The role of revenue reserves
Currently, income reliability for many investment trusts is largely thanks to revenue reserves – the up to 15% of revenue generated that investment trust managers can store away for a rainy day to ensure consistent income streams for investors. And it certainly seems that the current climate has been not just a downpour but an outright thunderstorm.
In fact, 1.3% of revenue reserves were drawn as part of BMO Capital and Income Investment Trust ’s dividend payment noted above, with the current market conditions seen as an appropriate time to tap into this valuable resource for shareholders. The Chairman acknowledged the reliance of some shareholders on the growth in income from this trust, which is a key consideration in the way the portfolio is managed.
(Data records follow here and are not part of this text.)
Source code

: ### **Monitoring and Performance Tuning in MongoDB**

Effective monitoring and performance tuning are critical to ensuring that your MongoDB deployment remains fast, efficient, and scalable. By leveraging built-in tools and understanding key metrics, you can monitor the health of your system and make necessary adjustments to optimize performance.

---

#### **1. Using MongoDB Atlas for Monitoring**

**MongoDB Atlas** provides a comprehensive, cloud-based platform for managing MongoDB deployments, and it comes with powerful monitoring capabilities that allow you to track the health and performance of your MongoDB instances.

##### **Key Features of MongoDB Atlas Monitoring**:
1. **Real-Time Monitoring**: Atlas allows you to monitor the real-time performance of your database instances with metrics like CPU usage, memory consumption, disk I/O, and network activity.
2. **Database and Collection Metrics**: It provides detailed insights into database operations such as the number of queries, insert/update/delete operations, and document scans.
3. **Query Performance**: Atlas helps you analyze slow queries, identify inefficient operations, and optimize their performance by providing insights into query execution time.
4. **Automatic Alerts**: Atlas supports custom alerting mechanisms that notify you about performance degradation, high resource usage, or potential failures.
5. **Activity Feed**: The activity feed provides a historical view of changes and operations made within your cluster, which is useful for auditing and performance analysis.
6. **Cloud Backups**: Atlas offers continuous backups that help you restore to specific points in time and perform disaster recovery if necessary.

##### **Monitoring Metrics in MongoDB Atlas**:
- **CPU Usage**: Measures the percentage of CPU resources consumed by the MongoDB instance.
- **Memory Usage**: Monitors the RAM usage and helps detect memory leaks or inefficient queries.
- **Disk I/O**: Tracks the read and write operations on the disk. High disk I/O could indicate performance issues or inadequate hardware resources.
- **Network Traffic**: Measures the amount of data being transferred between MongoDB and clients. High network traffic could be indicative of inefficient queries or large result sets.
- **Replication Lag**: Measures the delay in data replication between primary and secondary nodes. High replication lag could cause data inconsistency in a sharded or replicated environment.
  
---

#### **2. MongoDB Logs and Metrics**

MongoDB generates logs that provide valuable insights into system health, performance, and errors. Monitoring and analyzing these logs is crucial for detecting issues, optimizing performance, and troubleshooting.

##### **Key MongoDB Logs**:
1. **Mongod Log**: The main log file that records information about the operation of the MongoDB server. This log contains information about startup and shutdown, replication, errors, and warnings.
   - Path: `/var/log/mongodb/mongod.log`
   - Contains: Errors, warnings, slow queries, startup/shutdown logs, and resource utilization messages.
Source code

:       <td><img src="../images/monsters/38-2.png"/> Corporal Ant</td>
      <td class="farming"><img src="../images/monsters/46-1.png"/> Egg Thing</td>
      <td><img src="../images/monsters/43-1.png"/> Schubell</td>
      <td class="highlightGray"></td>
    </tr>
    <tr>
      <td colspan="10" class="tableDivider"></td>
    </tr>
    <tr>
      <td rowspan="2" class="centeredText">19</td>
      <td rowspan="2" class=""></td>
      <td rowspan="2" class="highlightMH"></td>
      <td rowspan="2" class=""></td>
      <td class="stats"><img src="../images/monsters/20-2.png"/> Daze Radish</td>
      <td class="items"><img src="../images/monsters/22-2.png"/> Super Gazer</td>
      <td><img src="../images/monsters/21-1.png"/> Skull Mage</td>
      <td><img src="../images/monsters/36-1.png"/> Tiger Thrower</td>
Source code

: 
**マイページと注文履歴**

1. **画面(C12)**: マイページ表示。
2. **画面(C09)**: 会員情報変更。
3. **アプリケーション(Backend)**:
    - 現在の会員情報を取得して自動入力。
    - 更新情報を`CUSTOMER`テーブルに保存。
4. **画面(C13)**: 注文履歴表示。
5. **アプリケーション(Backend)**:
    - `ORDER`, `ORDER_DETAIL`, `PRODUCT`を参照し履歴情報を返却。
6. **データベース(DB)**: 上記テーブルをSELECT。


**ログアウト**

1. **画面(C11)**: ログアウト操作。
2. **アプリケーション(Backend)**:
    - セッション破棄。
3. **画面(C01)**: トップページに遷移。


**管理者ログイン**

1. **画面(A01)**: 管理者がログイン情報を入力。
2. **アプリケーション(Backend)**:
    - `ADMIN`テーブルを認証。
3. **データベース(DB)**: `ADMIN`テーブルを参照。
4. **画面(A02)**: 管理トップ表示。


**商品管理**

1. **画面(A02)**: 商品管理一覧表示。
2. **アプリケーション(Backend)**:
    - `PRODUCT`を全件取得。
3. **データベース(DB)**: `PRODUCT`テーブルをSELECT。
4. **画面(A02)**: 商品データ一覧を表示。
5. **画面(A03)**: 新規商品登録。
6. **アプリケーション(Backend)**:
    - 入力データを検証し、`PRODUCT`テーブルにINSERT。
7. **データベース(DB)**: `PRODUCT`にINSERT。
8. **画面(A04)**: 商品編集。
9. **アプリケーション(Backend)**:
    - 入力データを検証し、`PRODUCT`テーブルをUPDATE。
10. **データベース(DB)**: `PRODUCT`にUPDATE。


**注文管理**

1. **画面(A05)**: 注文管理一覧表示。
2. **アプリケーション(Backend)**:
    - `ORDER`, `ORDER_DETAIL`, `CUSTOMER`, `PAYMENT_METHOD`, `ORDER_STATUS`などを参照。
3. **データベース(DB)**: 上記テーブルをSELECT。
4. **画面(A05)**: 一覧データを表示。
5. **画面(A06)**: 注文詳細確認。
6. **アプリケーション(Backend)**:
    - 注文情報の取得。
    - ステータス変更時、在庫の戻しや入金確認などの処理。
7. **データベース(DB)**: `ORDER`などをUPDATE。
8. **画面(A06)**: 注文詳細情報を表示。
BMO Managed Portfolio Trust has enough built up in revenue reserves to pay out dividends for two-thirds of the year, which allowed it to maintain the fourth-quarter dividend and offer shareholders a yield of 5.2%, after growing it at around 3-4% in the previous three quarters. Last year, the trust paid out 6.1p per share while earning 6.6p, and it was this 0.5p difference that we put away in the reserves. And of the underlying trusts within the portfolio, City of London Investment Trust has enough reserves built up to keep paying out for nearly a year, providing some comfort in these challenging conditions. It intends to increase its dividend for the 54th successive year – the longest unbroken run for any investment trust.
Typically, the older and more established a trust, the larger revenue reserves it is likely to hold. And F&C Investment Trust certainly has good reserves built up; we will find out in late July whether the board will approve its 50th consecutive increase in dividends.